Ora, a rua é mais do que isso, a rua é um fator da vida das
cidades, a rua tem alma! Em Benarès ou em Amsterdã, em Londres ou em Buenos
Aires, sob os céus mais diversos, nos mais variados climas, a rua é a agasalhadora
da miséria. Os desgraçados não se sentem de todo sem o auxílio dos deuses
enquanto diante dos seus olhos uma rua abre para outra rua. A rua é o aplauso
dos medíocres, dos infelizes, dos miseráveis da arte. Não paga ao Tamagno para
ouvir berros atenorados de leão avaro, nem à velha Patti para admitir um fio de
voz velho, fraco e legendário. Bate, em compensação, palmas aos saltimbancos
que, sem voz, rouquejam com fome para alegrá-la e para comer. A rua é generosa.
O crime, o delírio, a miséria não os denuncia ela. A rua é a transformadora das
línguas.
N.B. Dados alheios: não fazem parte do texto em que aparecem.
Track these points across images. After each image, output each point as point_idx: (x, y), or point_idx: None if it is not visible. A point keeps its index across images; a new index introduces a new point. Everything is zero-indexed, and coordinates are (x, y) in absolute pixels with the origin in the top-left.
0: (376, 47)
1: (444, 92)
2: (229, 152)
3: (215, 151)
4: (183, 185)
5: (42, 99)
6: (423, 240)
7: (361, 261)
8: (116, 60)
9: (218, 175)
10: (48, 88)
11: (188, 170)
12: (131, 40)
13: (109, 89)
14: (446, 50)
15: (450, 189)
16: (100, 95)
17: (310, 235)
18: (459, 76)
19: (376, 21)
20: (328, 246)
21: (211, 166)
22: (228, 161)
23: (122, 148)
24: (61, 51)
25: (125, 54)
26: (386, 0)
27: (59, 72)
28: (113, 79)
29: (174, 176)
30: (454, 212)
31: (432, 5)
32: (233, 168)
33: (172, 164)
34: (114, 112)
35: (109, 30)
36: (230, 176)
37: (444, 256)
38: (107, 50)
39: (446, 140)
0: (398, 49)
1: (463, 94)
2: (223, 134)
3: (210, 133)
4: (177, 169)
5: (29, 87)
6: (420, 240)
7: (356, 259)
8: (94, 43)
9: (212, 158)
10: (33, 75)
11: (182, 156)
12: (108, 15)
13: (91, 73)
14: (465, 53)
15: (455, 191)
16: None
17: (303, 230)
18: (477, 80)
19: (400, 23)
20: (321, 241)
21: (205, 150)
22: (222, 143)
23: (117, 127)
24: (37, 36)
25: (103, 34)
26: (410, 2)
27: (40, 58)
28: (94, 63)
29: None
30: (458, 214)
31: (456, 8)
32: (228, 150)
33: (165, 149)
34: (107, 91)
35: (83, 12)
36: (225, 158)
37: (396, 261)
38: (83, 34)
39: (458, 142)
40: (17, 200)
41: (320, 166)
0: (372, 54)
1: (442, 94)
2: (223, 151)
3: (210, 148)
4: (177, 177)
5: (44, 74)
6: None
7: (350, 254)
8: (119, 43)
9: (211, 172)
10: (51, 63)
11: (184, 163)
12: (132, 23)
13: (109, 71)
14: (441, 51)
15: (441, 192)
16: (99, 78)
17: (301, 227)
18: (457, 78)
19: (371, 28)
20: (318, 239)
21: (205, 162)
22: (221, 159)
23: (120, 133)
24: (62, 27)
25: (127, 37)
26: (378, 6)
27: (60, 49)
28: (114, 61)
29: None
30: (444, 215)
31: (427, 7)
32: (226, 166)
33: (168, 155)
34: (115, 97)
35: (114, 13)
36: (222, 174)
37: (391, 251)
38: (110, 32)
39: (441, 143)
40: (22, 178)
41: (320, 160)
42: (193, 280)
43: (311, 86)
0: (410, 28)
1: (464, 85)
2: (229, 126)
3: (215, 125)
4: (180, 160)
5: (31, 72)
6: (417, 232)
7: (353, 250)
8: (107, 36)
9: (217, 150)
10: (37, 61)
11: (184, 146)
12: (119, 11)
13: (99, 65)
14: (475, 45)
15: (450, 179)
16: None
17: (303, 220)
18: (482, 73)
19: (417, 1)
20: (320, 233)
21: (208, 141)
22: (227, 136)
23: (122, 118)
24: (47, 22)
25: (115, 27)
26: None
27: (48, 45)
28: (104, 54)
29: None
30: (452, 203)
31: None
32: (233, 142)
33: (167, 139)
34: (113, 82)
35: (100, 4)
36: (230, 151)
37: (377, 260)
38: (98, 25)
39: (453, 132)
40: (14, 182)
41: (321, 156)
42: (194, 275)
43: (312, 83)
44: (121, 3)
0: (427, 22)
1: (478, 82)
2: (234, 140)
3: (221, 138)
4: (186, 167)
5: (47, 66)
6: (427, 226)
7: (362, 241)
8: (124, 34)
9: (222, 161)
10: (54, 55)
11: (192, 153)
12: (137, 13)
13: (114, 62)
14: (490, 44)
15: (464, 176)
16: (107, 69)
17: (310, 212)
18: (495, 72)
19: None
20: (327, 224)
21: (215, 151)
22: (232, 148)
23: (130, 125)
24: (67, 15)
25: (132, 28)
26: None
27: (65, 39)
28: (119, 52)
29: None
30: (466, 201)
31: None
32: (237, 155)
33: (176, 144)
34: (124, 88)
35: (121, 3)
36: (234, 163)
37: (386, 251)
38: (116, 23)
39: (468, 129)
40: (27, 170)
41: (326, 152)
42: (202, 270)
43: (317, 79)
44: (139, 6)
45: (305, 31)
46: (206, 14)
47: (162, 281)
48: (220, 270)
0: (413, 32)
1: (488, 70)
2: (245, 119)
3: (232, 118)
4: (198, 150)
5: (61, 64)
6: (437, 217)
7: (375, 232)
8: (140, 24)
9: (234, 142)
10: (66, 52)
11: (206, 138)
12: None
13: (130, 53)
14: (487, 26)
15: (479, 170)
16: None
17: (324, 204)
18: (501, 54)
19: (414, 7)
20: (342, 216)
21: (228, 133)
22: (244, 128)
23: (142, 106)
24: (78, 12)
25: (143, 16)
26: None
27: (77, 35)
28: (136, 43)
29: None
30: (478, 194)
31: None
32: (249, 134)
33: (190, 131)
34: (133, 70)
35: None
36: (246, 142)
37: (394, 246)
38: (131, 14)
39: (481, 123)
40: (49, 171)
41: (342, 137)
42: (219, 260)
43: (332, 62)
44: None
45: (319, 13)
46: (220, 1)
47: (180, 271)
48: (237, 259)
Os Cândido de Figueiredo do universo estafam-se em juntar regrinhas
para enclausurar expressões; os prosadores bradam contra os Cândido. A rua
continua, matando substantivos, transformando a significação dos termos,
impondo aos dicionários as palavras que inventa, criando o calão que é o
patrimônio clássico dos léxicons futuros. A rua resume para o animal civilizado
todo o conforto humano. Dá-Ihe luz, luxo, bem-estar, comodidade e até
impressões selvagens no adejar das árvores e no trinar dos pássaros.
*
Flanar
é a distinção de perambular com inteligência. Nada como o inútil para ser
artístico. Daí o desocupado flaneur ter sempre na mente dez mil coisas
necessárias, imprescindíveis, que podem ficar eternamente adiadas.
Janeiro vem sendo, há
alguns anos, um mês de leitura de clássicos brasileiros, em especial, cariocas.
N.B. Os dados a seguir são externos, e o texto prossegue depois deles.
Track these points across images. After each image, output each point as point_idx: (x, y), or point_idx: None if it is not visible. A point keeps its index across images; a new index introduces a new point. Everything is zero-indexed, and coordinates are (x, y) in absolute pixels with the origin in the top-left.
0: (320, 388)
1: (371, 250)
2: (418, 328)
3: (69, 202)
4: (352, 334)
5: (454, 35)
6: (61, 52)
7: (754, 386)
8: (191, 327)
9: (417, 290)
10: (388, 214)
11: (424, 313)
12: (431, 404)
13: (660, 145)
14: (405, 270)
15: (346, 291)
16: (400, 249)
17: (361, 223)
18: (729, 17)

Nesta primeira semana, consegui A Alma
Encantadora das Ruas, de João do Rio (1881-1921), que me foi enfaticamente
recomendado por um amigo.
Mulato como Lima
Barreto – que, nas Recordações do
escrivão Isaías Caminha, retrata-o de forma caricata, como o jornalista
Raul Gusmão - e homossexual, como Oscar Wilde
- dandi que usava chapéu coco e monóculo – é um dos maiores cronistas
cariocas pré-modernistas.
No início, uma aula
da história das ruas mais importantes do Centro:
Vede a
Rua do Ouvidor. É a fanfarronada em pessoa, exagerando, mentindo, tomando parte
em tudo, mas desertando, correndo os taipais das montras à mais leve sombra de
perigo. (...) Começou por chamar-se Desvio do Mar. Por ela continua a passar
para todos os desvios muita gente boa. No tempo em que os seus melhores prédios
se alugavam modestamente por dez mil réis, era a Rua do Gadelha. Podia ser
ainda hoje a Rua dos Gadelhas, atendendo ao número prodigioso de poetas
nefelibatas que a infestam de cabelos e de versos. Um dia resolveu chamar-se do
Ouvidor sem que o senado da câmara fosse ouvido. Chamou-se como calúnia, e
elogia, como insulta e aplaude, porque era preciso denominar o lugar em que
todos falam de lugar do que ouve; e parece que cada nome usado foi como a
antecipação moral de um dos aspectos atuais dessa irresponsável artéria de
futilidade.
Como cronista,
algumas de suas constatações são válidas ainda hoje: Um homem absoluta, totalmente notável só é aceitável através do cartão
postal – porque afinal fala de si, mas fala pouco.
Os mendigos também já
se espalhavam pelas ruas do Rio no início do século passado: A mendicidade é a exploração mais regular,
mais tranqüila desta cidade. Pedir, exclusivamente pedir, sem ambição aparente
e sem vergonha, assim à beira da estrada da vida, parece o mais rendoso ofício
de quantos tenham aparecido; e a própria miséria, no que ela tem de doloroso e
de pungente, sofre com essa exploração.
João do Rio escreveu
em plena reforma urbana promovida por Pereira Passos. Uma crônica sobre o Rio –
que talvez não tenha sido em nenhuma outra ocasião um personagem tão central de
uma obra literária - e seus tipos mais simples e comuns, mas nem por isso sem
interesse: os caçadores, os tatuadores, os urubus (hoje os papa-defuntos), os
“mercadores de livros”. E, como que num prenúncio, os “vendedores de ópio”. Os personagens
que retrata são aqueles esquecidos pela “onda civilizatória”.